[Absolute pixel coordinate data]
*** Begin section ***

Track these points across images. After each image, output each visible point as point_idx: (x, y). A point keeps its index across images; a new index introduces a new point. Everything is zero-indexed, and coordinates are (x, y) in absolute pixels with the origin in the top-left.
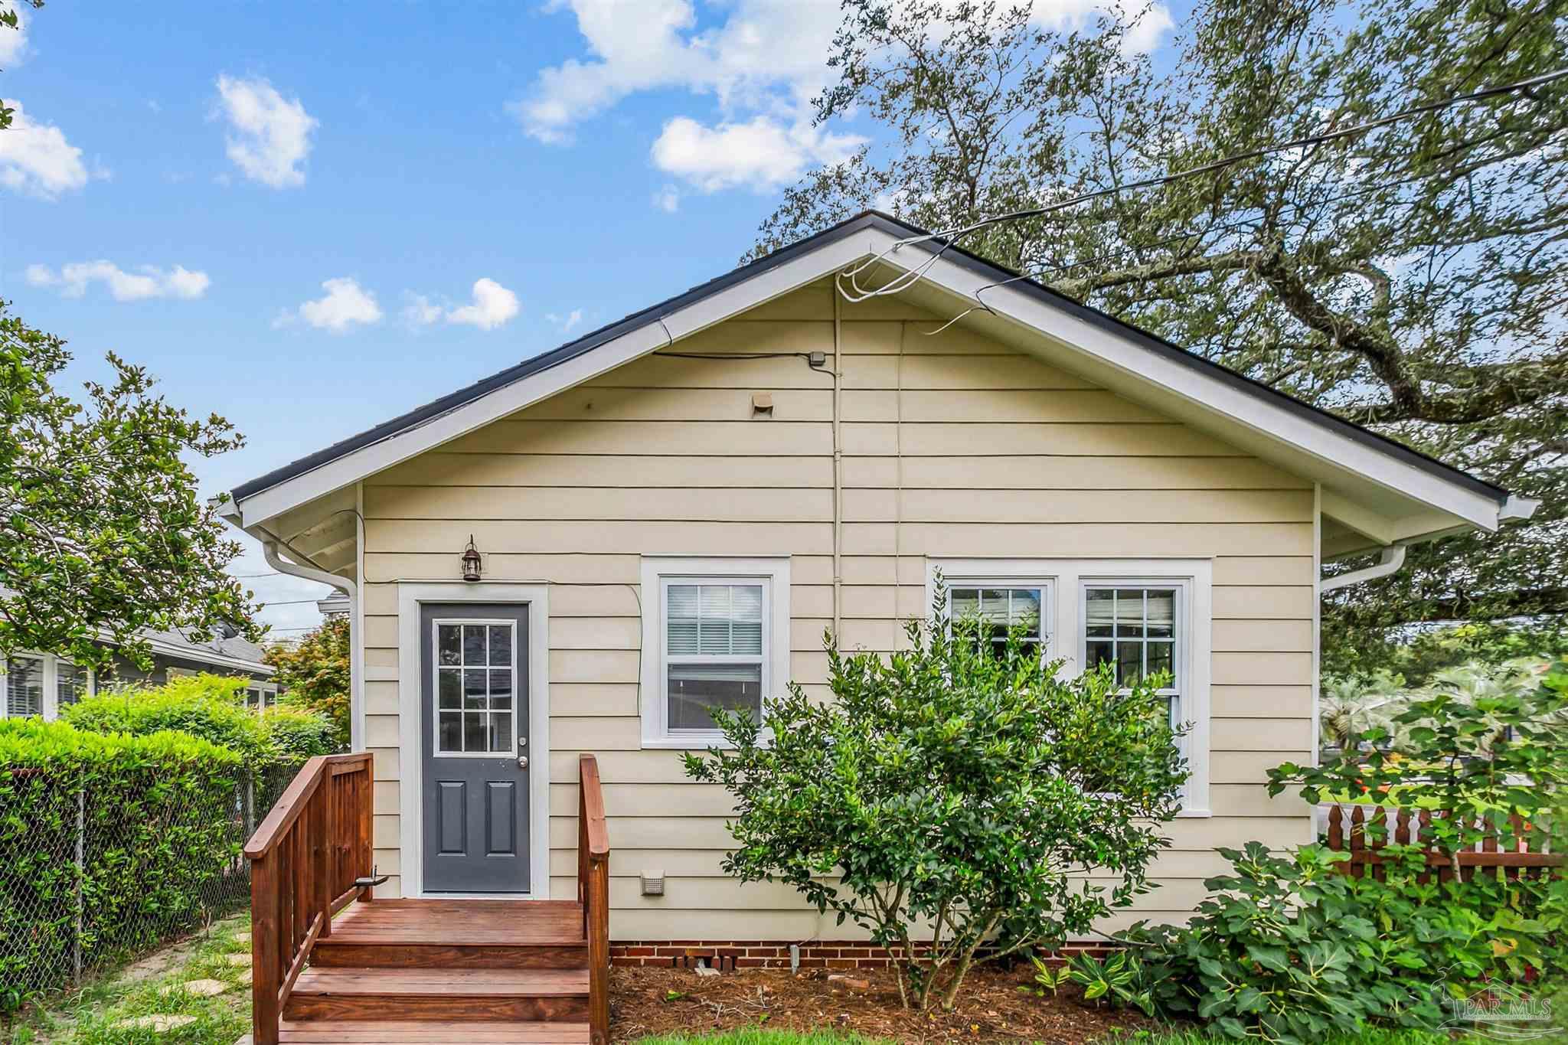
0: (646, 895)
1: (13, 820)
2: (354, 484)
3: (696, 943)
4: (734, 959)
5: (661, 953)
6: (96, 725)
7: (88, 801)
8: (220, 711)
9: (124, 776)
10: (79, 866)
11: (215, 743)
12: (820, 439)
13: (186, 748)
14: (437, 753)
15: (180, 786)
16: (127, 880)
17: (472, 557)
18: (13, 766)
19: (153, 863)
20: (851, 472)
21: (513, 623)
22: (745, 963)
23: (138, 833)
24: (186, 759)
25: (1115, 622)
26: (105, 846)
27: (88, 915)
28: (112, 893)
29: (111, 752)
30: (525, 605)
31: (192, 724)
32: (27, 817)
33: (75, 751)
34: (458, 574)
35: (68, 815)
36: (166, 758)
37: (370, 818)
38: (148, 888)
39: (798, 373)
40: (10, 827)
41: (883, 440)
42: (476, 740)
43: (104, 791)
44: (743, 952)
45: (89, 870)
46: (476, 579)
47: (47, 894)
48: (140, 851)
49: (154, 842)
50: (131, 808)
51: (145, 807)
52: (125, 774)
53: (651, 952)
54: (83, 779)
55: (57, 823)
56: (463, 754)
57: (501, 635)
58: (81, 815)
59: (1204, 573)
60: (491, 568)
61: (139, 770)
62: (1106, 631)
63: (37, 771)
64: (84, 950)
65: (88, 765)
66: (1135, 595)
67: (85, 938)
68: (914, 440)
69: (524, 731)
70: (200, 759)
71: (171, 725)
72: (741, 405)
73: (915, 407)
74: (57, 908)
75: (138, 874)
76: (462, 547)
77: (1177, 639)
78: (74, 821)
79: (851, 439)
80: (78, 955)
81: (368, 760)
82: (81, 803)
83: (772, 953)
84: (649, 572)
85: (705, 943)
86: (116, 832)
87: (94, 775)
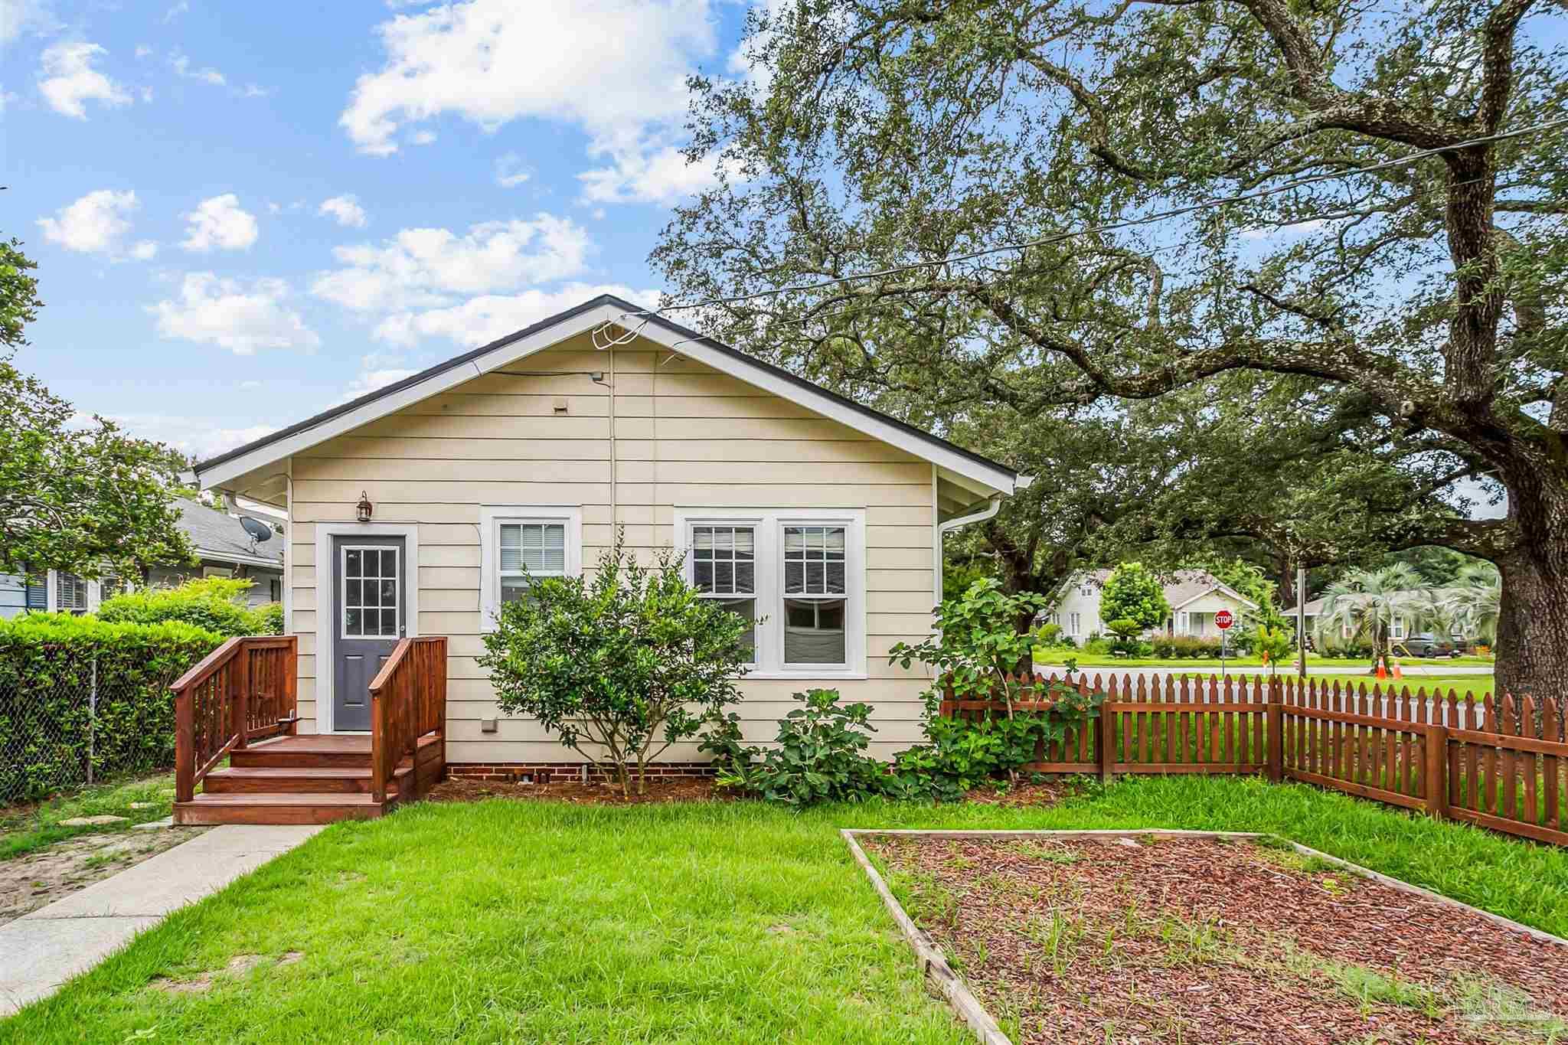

*** End section ***

• _ABOUT THIS EXERCISE_: For each record above, write out every line exactly and skip the pictures.

• _TASK RESULT_:
Track these points across images. After each image, output each visible point as point_idx: (x, y). A point keeps its index across images; a new index introduces a new point. Everything is zero-indexed, and coordinates are (x, y) in absolute pixels with the origin in the top-left.
0: (646, 895)
1: (13, 820)
2: (354, 484)
3: (696, 943)
4: (734, 959)
5: (661, 953)
6: (96, 725)
7: (88, 801)
8: (220, 711)
9: (124, 776)
10: (79, 866)
11: (215, 743)
12: (820, 439)
13: (186, 748)
14: (437, 753)
15: (180, 786)
16: (127, 880)
17: (472, 557)
18: (13, 766)
19: (153, 863)
20: (851, 472)
21: (513, 623)
22: (745, 963)
23: (138, 833)
24: (186, 759)
25: (1115, 622)
26: (105, 846)
27: (88, 915)
28: (112, 893)
29: (111, 752)
30: (525, 605)
31: (192, 724)
32: (27, 817)
33: (75, 751)
34: (458, 574)
35: (68, 815)
36: (166, 758)
37: (370, 818)
38: (148, 888)
39: (798, 373)
40: (10, 827)
41: (883, 440)
42: (476, 740)
43: (104, 791)
44: (743, 952)
45: (89, 870)
46: (476, 579)
47: (47, 894)
48: (140, 851)
49: (154, 842)
50: (131, 808)
51: (145, 807)
52: (125, 774)
53: (651, 952)
54: (83, 779)
55: (57, 823)
56: (463, 754)
57: (501, 635)
58: (81, 815)
59: (1204, 573)
60: (491, 568)
61: (139, 770)
62: (1106, 631)
63: (37, 771)
64: (84, 950)
65: (88, 765)
66: (1135, 595)
67: (85, 938)
68: (914, 440)
69: (524, 731)
70: (200, 759)
71: (171, 725)
72: (741, 405)
73: (915, 407)
74: (57, 908)
75: (138, 874)
76: (462, 547)
77: (1177, 639)
78: (74, 821)
79: (851, 439)
80: (78, 955)
81: (368, 760)
82: (81, 803)
83: (772, 953)
84: (649, 572)
85: (705, 943)
86: (116, 832)
87: (94, 775)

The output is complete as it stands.